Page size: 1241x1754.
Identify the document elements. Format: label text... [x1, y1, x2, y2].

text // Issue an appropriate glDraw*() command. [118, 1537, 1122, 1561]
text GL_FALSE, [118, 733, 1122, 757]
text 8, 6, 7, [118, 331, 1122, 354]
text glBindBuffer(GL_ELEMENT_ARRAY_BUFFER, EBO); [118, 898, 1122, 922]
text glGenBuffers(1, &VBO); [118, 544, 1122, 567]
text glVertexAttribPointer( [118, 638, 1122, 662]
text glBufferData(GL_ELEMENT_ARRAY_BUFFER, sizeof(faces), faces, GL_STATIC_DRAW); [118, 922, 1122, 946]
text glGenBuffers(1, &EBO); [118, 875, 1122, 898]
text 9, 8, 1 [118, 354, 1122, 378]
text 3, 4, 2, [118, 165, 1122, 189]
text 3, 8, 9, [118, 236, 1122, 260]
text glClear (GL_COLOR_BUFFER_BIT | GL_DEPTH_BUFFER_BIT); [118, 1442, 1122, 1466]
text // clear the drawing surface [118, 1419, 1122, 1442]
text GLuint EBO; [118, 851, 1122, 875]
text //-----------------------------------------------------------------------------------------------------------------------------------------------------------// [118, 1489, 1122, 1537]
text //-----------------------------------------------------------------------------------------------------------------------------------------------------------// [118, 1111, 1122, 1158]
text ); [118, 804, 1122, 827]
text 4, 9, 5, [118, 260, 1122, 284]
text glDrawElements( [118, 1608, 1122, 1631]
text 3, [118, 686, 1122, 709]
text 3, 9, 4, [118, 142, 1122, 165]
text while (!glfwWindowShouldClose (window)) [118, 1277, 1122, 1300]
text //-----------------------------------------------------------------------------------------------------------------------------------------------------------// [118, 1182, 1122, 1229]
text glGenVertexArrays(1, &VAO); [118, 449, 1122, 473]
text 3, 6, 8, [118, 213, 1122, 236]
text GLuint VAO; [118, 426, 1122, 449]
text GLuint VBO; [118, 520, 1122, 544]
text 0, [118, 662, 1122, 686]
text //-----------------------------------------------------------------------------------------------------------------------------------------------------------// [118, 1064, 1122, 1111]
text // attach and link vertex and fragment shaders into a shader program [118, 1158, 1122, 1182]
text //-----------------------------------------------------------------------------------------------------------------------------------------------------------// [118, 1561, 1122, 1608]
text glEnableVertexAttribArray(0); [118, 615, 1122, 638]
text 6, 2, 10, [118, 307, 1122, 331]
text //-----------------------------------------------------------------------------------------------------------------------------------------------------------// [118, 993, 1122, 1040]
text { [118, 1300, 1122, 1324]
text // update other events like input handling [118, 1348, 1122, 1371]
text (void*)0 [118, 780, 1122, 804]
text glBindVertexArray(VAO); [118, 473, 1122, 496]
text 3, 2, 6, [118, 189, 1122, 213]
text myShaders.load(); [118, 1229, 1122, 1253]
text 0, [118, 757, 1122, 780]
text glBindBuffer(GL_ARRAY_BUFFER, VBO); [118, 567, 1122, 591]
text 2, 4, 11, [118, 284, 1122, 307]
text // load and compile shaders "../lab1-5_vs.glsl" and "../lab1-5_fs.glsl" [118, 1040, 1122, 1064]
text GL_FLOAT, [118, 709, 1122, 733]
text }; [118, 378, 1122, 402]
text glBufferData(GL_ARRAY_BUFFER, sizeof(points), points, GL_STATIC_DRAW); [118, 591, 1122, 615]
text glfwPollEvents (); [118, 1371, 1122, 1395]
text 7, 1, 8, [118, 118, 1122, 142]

**ZIEL DER AUFGABE**
Formatiere den Abschnitt des Materials von der Zeile mit "text // Issue" bis zur Zeile mit "text glBindBuffer(GL_ELEMENT_ARRAY_BUFFER, EBO);" als nummerierte Liste, beide Zeilen eingeschlossen. Leere Zeilen lässt du weg.

**ANTWORT**
1. text // Issue an appropriate glDraw*() command. [118, 1537, 1122, 1561]
2. text GL_FALSE, [118, 733, 1122, 757]
3. text 8, 6, 7, [118, 331, 1122, 354]
4. text glBindBuffer(GL_ELEMENT_ARRAY_BUFFER, EBO); [118, 898, 1122, 922]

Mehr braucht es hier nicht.